__Çıkarılan Metin__.
——————

Neyse… Beyanı esas alarak devam edeyim...
Celal Doğan sitemkâr sormuş:
“Erdoğan’la konuşmak ambargolu mu?”
La havle!
Mide meselesi deyip geçebilirim ama yapmayacağım…
Hatırlatacağım:
‘7 Haziran Ayarı’ koydu o ambargoyu, anlamadın mı, Celal Doğan?

HUKUK TAZELEMENİN MAKSADI

Devam edeyim…
Politik manası ne bu, Celal Doğan’ın RTE ile Hukuk tazelemesinin(*)?
Sandıkta, Tayyiban AKP’si silkelenmişti…
Bahçeli desteğiyle toparlanma sürecine girdi…
AKP 7 Haziran’da kaybettiği psikolojik üstünlüğü MHP sayesinde yeniden tesis etmeye çalışıyor…
Tabanına ve avanesine ‘İşler hâlâ bizden sorulur’ demeye ne çok ihtiyacı vardı!..
ilkin bunu becermeliydi, Türkiye’ye kabul ettirebilmesi için yeniden efendiliğini…
Nitekim son günlerde muradına erdi… (Neden ve nasıl?)
Cihet-i Tayyiban’da panik, kaygı ve tedirginlik…
Belki güç kaybı ile giderek dağılma… İhtimali bertaraf edilmeye çalışıldı… Çalışılıyor!
Bahçeli’nin hayat öpücüğünün sağladığı moral abartılarak psikolojik üstünlük zırhını yeniden giyme derdinde Tayyiban AKP’si… (Eyvah!)

AKP’YE HAYAT ÖPÜCÜĞÜ OLMASIN

Vaziyet tehlikeli sulara seyrederken tam da…
Soldan, HDP’den AKP’nin yardımına koşmak niye?
AKP’nin devreden çıkarılması talebi sayısal ve moral başarı kazanmışken… Hem de.
“AKP’siz olmaz” değirmenine neden su taşınıyor ki?!
Tayyip’in başkanlık rüyası kursağında kaldı derken, memleket meselelerini, (C. Doğan ifadesiyle) “her şeyi…”
Koalisyonu filan konuşmak için Saray’ın kapısına dizilmenin manası ne?
Ayıp olmuyor mu?
MHP ve CHP ile yarışa mı girilecek, fiiliyattaki Recep Tayyip merkezli Türkiye’yi onaylamak…
Ve ‘Başkanlık’ hayalini takdis etmek için Reis’in…

GÖREV KÂĞIDINDA YAZAN

“Erdoğan ile görüşmeye ambargo mu var” diye soran Celal Doğan’a mahsusen hatırlatırım…
RTE’yi memleket meselelerinin temel aktörü olarak değerlendirme vazifesiyle değil…
Tayyip’i “anayasal konumuna çekmek” için Meclis’tesiniz…diye biliyorum…
Yanılıyor muyum?

——————

__Ham Materyal__.
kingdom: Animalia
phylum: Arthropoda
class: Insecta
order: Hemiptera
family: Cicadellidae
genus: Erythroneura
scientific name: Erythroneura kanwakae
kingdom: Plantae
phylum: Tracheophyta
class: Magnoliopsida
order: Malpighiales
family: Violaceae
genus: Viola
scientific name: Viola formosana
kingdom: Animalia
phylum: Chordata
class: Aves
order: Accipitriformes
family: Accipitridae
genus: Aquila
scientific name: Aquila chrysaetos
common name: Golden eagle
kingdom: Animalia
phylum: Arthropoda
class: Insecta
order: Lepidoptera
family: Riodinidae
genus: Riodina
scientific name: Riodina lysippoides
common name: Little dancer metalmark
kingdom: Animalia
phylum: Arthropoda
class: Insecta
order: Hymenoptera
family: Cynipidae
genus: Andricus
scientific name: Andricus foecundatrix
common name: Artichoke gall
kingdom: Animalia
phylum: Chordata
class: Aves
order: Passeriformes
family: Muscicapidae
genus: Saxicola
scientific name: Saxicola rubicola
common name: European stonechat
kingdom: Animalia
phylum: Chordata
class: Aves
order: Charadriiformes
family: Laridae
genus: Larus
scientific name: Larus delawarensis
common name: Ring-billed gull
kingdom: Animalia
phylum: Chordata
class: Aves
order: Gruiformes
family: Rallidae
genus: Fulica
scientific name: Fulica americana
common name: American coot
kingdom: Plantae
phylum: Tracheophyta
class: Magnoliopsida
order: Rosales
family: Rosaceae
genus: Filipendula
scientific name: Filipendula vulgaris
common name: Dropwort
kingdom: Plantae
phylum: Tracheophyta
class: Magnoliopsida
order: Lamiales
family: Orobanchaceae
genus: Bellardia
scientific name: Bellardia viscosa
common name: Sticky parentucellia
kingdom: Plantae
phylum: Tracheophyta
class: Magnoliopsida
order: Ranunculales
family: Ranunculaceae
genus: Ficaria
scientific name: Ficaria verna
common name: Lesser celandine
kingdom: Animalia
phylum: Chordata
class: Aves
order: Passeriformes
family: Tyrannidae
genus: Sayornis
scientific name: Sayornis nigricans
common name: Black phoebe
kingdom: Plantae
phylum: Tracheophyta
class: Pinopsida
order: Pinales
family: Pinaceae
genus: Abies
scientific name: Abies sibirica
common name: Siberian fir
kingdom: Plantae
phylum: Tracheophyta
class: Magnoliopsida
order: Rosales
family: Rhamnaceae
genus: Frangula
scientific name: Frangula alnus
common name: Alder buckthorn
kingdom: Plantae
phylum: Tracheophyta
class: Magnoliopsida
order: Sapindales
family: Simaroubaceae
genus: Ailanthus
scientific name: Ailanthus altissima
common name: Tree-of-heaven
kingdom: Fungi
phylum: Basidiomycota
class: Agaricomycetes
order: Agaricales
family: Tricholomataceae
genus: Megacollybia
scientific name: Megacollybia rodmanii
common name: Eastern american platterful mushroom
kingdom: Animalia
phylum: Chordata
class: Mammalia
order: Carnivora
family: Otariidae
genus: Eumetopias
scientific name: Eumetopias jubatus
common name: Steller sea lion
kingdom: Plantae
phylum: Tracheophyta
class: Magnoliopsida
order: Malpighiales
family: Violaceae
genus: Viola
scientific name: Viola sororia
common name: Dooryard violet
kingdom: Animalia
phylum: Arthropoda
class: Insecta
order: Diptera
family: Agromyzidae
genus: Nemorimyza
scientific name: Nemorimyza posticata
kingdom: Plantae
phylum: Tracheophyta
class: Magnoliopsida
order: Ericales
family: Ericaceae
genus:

——————

__Yazılı Görev 1__. Çıkarılan metne göre AKP, 7 Haziran'da kaybettiği psikolojik üstünlüğü hangi parti sayesinde yeniden tesis etmeye çalışmaktadır?
__Yazılı Görev 2__. Çıkarılan metinde “Erdoğan ile görüşmeye ambargo mu var” sözleriyle başlayan paragrafı, ana bilgilerini koruyarak daha kısa biçimde yeniden yazınız.
Materyalin bu çalışmada hiçbir işlevi yoktur.

__Alıştırma Çıktısı 1__. MHP sayesinde.

__Alıştırma Çıktısı 2__. Erdoğan ile görüşmeye ambargo olup olmadığını soran Celal Doğan'a şu hatırlatılıyor: Meclis'te RTE'yi memleket meselelerinin temel aktörü saymak için değil, Tayyip'i “anayasal konumuna çekmek” için bulunuyorsunuz; yanılıyor muyum?